Start of Passage for review

| rskip | title | description | status | purpose | author | layer | complexity | created |
|---|---|---|---|---|---|---|---|---|
75 |
Native Off-Chain Probabilistic payments |
Draft |
Sca |
SDL (@sergiodemianlerner) |
Core |
2 |
2018-05-07 |
| RSKIP | 75 |
|---|---|
| Title | Native Off-Chain Probabilistic payments |
| Created | 07-MAY-2018 |
| Author | SDL |
| Purpose | Sca |
| Layer | Core |
| Complexity | 2 |
| Status | Draft |
Transaction costs will increase with the demand for the platform services because the block gas limit cannot be arbitrarily increased without affecting other properties of the platform. The second layer payment networks, such as Lumino, enable off-chain payments at low cost. However these networks require pre-locking funds. In this RSKIP we propose an alternative to the second layer networks to perform cheaper payments without the need to lock funds, based of probabilistic payments. Also this RSKIP proposes one variant of off-chain probabilistic payments.

End of Passage for review
Start of Input data

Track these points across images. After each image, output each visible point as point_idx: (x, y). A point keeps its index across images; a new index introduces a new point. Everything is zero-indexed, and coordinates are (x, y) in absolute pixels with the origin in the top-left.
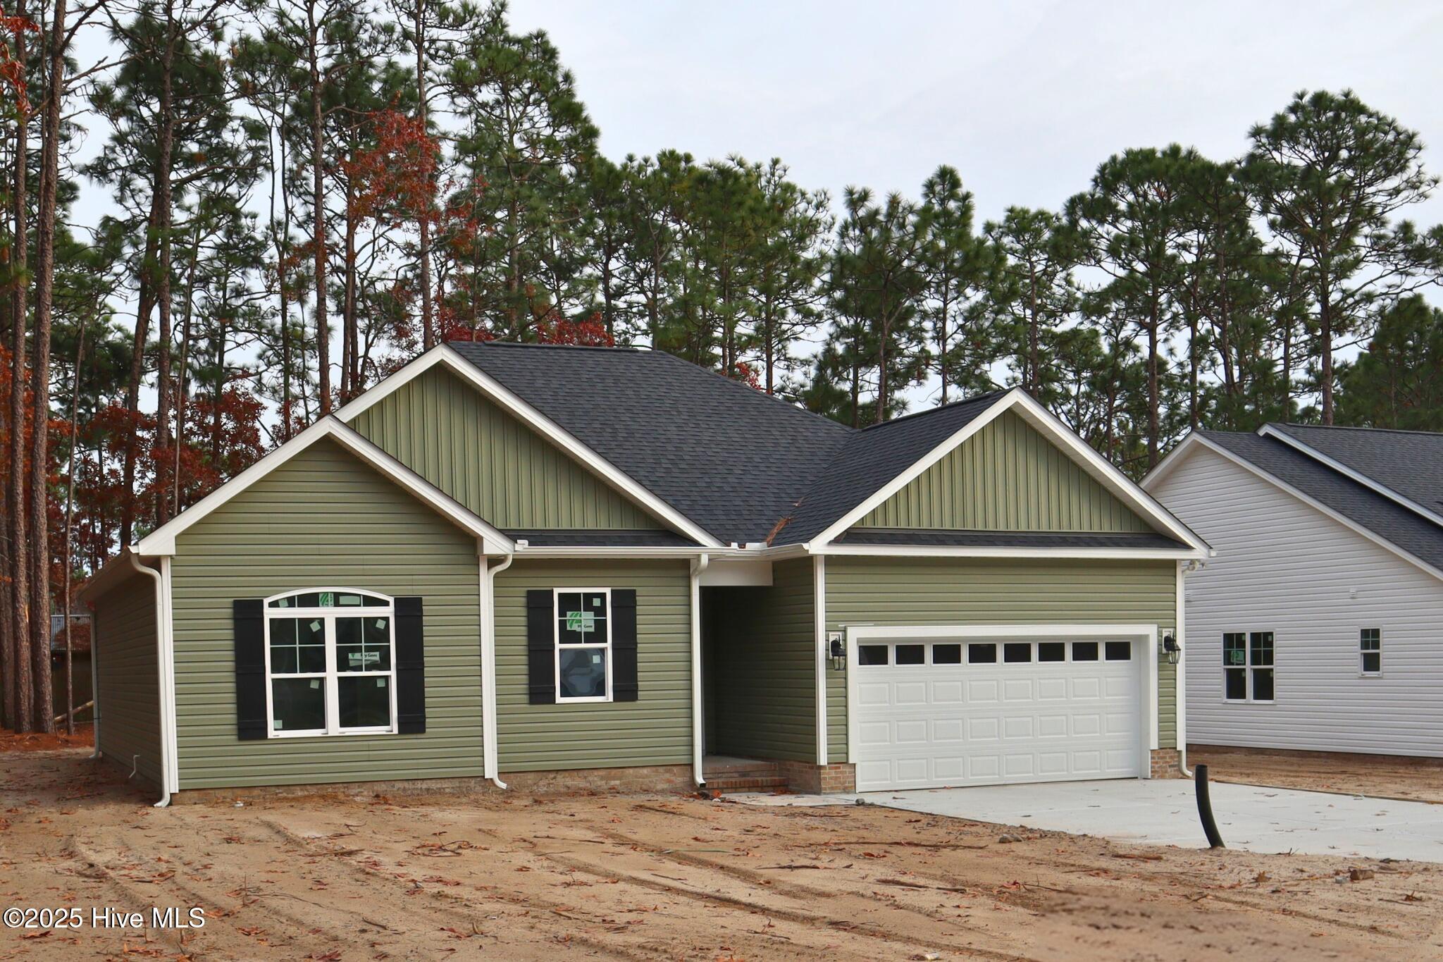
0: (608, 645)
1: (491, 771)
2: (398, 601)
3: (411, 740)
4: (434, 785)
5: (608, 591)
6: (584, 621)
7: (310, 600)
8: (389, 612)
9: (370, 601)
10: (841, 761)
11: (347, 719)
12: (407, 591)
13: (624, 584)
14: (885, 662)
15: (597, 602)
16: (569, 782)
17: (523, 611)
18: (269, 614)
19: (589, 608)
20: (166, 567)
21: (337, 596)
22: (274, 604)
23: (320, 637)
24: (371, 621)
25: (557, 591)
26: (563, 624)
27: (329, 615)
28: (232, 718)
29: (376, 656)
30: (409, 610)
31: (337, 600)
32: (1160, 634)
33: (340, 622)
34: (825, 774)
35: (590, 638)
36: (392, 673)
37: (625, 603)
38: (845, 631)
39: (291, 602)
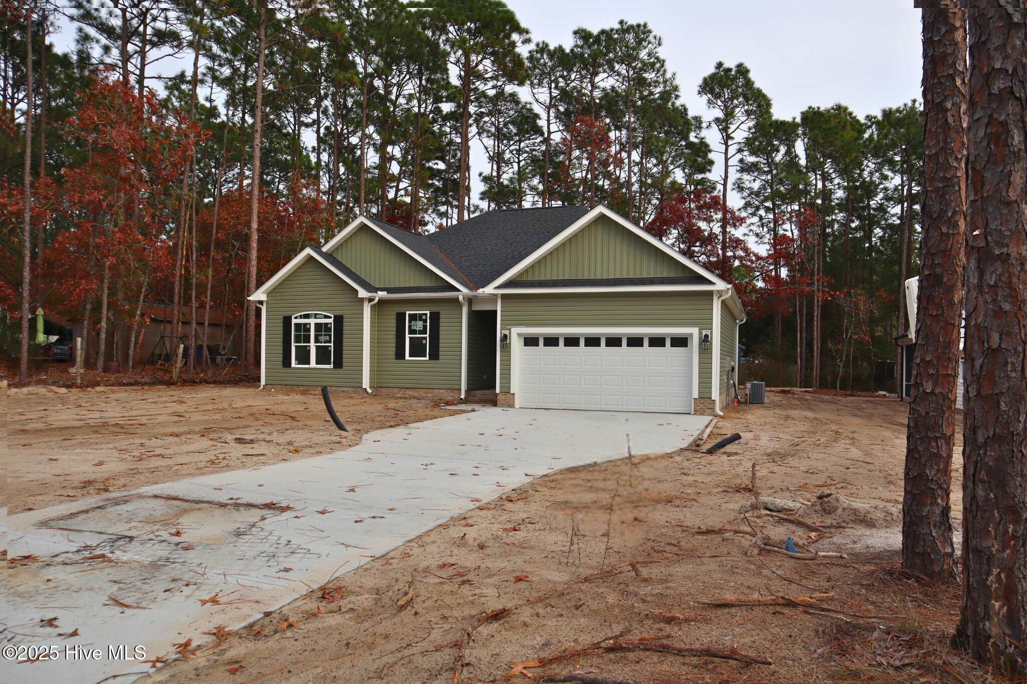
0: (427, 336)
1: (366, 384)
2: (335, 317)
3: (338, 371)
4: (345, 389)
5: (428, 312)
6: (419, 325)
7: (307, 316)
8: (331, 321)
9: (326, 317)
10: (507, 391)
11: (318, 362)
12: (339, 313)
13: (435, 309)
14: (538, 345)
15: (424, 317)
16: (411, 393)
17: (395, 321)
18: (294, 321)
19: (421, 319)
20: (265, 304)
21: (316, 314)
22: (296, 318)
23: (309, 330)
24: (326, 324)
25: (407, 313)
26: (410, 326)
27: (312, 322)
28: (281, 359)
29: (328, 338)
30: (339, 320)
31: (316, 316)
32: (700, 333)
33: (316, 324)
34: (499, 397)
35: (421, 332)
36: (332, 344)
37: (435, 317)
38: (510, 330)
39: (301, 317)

End of Input data
Start of Input data

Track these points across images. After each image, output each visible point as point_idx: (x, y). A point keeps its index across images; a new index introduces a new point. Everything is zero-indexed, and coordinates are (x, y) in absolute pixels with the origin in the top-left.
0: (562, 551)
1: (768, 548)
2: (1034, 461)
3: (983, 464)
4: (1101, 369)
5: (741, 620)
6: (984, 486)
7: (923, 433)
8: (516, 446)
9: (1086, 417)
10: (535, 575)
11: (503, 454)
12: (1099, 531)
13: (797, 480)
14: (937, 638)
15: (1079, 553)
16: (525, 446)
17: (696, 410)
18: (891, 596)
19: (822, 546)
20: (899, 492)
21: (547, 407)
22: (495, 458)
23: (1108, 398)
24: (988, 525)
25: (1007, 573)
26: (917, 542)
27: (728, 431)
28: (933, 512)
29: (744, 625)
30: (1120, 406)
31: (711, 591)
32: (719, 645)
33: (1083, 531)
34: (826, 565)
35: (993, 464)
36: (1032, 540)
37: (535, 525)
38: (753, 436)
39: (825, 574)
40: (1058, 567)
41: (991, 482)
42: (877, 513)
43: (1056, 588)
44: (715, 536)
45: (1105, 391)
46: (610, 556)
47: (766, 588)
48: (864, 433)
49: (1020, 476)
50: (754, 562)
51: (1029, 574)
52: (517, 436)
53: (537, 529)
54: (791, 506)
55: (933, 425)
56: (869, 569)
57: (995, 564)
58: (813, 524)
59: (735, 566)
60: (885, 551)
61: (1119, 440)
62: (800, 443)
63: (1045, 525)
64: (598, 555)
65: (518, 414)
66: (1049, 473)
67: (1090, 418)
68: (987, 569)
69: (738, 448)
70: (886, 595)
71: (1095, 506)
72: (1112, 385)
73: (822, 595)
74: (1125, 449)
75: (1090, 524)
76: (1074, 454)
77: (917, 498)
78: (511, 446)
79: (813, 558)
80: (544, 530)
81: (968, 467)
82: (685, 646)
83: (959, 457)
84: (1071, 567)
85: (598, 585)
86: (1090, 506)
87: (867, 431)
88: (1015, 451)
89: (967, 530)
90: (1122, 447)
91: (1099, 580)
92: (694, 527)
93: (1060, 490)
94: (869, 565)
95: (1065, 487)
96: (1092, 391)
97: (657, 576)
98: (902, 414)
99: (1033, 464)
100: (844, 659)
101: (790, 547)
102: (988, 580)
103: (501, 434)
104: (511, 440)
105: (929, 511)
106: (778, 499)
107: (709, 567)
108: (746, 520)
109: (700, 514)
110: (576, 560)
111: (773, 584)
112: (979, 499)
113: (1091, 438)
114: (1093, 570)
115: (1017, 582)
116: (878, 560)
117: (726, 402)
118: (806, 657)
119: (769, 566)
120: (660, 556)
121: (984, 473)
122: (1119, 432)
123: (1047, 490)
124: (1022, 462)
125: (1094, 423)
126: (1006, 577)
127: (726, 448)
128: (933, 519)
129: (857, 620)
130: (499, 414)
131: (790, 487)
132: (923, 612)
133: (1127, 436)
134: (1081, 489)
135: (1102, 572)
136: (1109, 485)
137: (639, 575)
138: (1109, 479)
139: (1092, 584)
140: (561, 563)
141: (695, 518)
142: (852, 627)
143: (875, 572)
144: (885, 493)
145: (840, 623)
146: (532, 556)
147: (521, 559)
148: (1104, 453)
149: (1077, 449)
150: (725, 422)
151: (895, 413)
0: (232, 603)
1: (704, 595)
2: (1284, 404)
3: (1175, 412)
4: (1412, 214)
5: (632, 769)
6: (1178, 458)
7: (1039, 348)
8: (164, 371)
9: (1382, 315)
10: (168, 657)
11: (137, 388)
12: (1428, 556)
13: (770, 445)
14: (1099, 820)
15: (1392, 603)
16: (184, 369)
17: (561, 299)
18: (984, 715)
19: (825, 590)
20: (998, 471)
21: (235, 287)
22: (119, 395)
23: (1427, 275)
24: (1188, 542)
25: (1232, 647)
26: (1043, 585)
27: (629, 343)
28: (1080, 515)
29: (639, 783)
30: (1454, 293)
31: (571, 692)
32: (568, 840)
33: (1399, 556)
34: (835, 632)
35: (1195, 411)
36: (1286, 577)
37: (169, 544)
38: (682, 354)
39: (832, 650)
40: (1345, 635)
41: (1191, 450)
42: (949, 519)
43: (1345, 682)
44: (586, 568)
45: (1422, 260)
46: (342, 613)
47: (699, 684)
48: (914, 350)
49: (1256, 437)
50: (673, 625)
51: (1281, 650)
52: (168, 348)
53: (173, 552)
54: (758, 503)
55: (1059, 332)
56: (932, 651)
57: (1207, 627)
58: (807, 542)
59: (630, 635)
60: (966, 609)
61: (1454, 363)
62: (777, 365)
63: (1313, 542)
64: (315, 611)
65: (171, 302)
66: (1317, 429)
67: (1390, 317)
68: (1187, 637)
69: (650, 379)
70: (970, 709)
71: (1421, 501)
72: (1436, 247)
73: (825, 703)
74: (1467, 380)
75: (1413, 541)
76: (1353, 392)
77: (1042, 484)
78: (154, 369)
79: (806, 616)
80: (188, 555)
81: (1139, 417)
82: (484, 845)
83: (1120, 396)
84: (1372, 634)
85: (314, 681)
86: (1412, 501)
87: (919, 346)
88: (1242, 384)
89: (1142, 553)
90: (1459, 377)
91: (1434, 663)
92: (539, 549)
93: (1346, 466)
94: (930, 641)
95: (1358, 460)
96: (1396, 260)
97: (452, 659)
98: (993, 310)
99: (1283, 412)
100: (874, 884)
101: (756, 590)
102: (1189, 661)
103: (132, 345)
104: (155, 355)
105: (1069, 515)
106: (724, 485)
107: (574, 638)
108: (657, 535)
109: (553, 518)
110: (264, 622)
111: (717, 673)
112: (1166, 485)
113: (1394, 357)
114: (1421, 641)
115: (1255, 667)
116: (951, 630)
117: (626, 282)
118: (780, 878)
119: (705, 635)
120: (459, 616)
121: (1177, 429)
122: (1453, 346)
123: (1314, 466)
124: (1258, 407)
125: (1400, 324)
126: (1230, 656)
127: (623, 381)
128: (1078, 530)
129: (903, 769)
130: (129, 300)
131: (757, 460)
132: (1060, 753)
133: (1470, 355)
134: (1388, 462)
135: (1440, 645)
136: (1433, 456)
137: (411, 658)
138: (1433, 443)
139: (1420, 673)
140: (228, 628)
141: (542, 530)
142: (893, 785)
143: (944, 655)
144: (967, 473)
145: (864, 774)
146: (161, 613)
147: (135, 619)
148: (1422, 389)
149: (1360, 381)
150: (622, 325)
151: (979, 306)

End of Input data

■ Task A:
According to the probabilistic payments proposal, what do second layer payment networks such as Lumino require?
■ Task B:
Resume the probabilistic payments proposal after its final sentence.
The data plays no part in the work here.

■ Written response A:
They require pre-locking funds.

■ Written response B:
Many new micropayment use cases can be realized with payment channels, such as pay-per-minute of video, bandwidth, CPU or consulting services. However second layer networks are complex and bring second layer networks have different security guarantees than blockchain transactions. Probabilistic payments are payments that only occur with certain probability. Suppose a payment stream of $0.01 payment per second. This can be transformed into a stream of one $ 0.10 payment per 10 seconds. If the probability of each payment is 1/10, then each payment can be a $ 1 probabilistic payment, therefore it can be transformed into a stream of $ 1 1/10 probabilistic payment per 10 seconds, which results in one actual $1 payment every 100 seconds, on average.
A probabilistic transaction can involve smart contract execution.
Alice want to Probabilistically pay to Bob. Both agree in a chance value c, such as the probability is 1/c.
Alice picks a random number RA, and sends H(RA) to Bob. Bob picks another random number RB and sends RB to Alice. Now Alice reveals RA and Bob revelals RB, Both compute V = RA xor RB. If V mod c ==0, then Alice pays Bob with a normal On-chain transaction.
No network change is required. All the protocol is a private two-party message exchange.
Because probabilistic transactions may be referenced in many blocks, the protocol for fair probabilistic payment must be carefully designed.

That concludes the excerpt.